NCP is a very powerful protocol as it is the only protocol that mixes file, directory, and application information in an organized and secure way.

ChromeBooks running ChromeOS are wildly popular in K-12 at the moment -- we have many thousands now, with many thousands more ordered.

While Filr and NetStorage provide good access to files from OES to ChromeOS, the rest of the functionality is not available. A webified NCP solution would add a lot of potential functionality to ChromeOS.

Comments

  • Since everybody moves away from NCP and to CIFS/SMB (or to the "cloud" for the matter) I doubt there is any chance this will ever happen. NCP has been tried on both OSX and as a Linux client but both are not developed anymore as this is just too complex to maintain (takes too many resources vs the amount of users). You would be always running behind and catching up case new kernel updates appear breaking the NCP functionality in between. The idea of a Cromebook is that you make use of "cloud-services".

    I think a good set of collaboration clients/apps (like Filr) add a lot more value for users as a frond-end for (web)services in the "cloud" (your DC). Maybe you really want to open files over CIFS/SMB (assuming a Chromebook is able to do that) a solution could be that if a user with a Chromebook is on-site and the Filr App could "see" that a file can be opened directly over CIFS/SMB vs downloading a copy over HTTP. That would even work on a Windows desktop with Novell client opening the file then over NCP or SMB/CIFS running DSFW/NSS-for-AD. This is functionality that has been talked about in the past but is not really on the Filr radar at this point.

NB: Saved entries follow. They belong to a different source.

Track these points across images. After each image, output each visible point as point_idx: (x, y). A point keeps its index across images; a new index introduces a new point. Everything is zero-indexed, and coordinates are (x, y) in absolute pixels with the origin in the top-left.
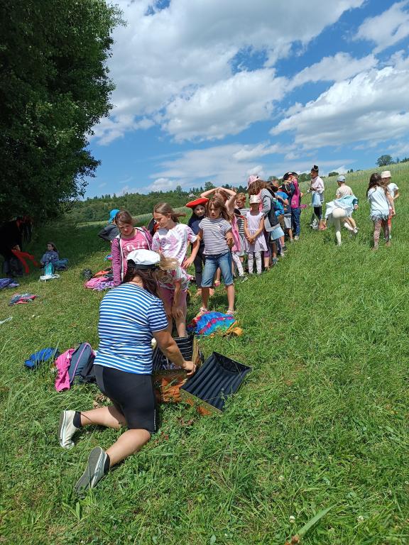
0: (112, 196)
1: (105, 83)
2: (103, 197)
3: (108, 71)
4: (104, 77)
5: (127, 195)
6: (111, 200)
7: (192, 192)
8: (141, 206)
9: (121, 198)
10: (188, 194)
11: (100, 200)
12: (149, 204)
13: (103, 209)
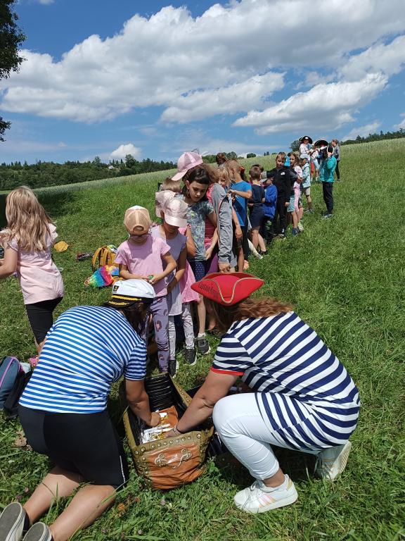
0: (22, 165)
1: (13, 31)
2: (12, 164)
3: (16, 18)
4: (12, 24)
5: (40, 163)
6: (21, 168)
7: (113, 164)
8: (56, 176)
9: (33, 166)
10: (107, 166)
11: (9, 167)
12: (65, 174)
13: (13, 177)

    I think MF would argue Filr is the Webified version of NCP and more, as it provides access to multiple store backends with a single client.

  • The beauty of NCP is that it handles much more than file sharing--it is a full toolbox in a single protocol. Filr only does file sharing. The architecture of Filr is much more (needlessly) complex than the architecture of NCP. Filr's functionality can be trivially copied by competition, but NCP cannot. If MF thinks that Filr is the webified version of NCP, it only indicates that they do not understand NCP. If I wanted horrible Javascript-based file sharing, there are a variety of free solutions that are much more effective than Filr.

    NCP allows a client to combine multiple client/server operations into a single, efficient connection. It provides not only authentication and authorization but also full directory information and the ability to ask the server to perform work on its behalf. This is a very powerful combination.

    A MF file-sharing solution with NCP has no reason to exist.

  • Correction: A MF file-sharing solution WITHOUT NCP has no reason to exist.